Recombinant blood coagulation factor VIIa (rFVIIa, NovoSeven®) has been used to treat severe bleeding in patients with complex underlying hemostatic disorders. The authors describe the use of rFVIIa for treating a patient with cirrhosis and hypersplenism requiring total hip arthroplasty (THA). The patient was a 59-yr-old woman with a prior hip fracture treated in 1998 using reposition osteosynthesis. During the removal of the osteosynthesis material in 1999, the patient had a severe postoperative bleed, and the patient developed pseudoarthrosis requiring the surgery. The patient was refused THA in another hospital because of the bleeding incident in 1999 and existing thrombocytopenia. The patient had developed alcoholic liver cirrhosis, portal hypertension, and hypersplenism. The patient was 162 cm, 60 kg, with no icterus, no palmar erythema, no spider nevi, and no hepatosplenomegaly. Laboratory investigation showed an increased prothrombin time (PT), a slightly increased bleeding time, and thrombocytopenia (67,000).

Spinal anesthesia was administered, and a cemented total hip prosthesis was placed. The duration of surgery was 80 min, with a perioperative blood loss of 1,890 ml. The blood was collected and treated (filtration and washing) by a cell saver device. After processing the collected blood, 560 ml (hemoglobin 20.16 g/dl) was infused into the patient. Postoperatively, the cell saver was used. During the first 6 h after surgery, the total blood loss was 1,850 ml, and 560 ml of processed red cells was reinfused to the patient. Platelet count further decreased from 55,000 to 44,000, and the PT increased to 20 s. rFVIIa 100 mcg/Kg was administered intravenously. After rFVIIa administration, the total amount of blood lost via the drain was 670 ml during the subsequent 11 h. Postoperative bleeding completely ceased 18 h postoperatively, requiring no further intervention.

The authors suggest that administering rFVIIa to patients with liver cirrhosis, thrombocytopenia, or reduced platelet function may result in additional thrombin generation on the phospholipid surface of activated thrombocytes.
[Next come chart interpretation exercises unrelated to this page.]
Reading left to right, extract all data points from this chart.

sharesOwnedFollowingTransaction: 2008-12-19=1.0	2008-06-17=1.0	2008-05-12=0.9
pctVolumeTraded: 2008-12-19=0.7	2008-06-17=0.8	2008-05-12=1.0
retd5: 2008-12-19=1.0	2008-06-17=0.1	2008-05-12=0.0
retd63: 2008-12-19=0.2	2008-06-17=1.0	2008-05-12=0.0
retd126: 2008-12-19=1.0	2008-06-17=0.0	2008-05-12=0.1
Since thrombin generation is one of the most powerful existing activators of platelets, the additional rFVIIa-induced thrombin generation might compensate for the reduced amount of platelets available and the associated decreased thrombin generation. Furthermore, a bolus injection of rFVIIa generates a local burst of thrombin, which subsequently results in the activation of thrombin-activatable fibrinolysis inhibitor (TAFI). TAFI is activated by high concentrations of thrombin. Activated TAFI down-regulates fibrinolysis by cleaving C-terminal lysine and arginine residues from partially degraded fibrin These lysine and arginine residues are essential cofactors in tissue-type plasminogen activator (t-PA) mediated fibrinolysis. The authors suggest although rFVIIa is not antigenic and does not carry the potential for transmission of disease, the current cost of rFVIIa, in a dose of 100 mcg/kg, is approximately 3,000–3,800 ($2,668–$3,430) per patient. The risks of allogenic blood transfusions are associated with incremental hospital costs. In a recently published study these additional costs were estimated to be $1,000–$1,500 per unit of blood transfused.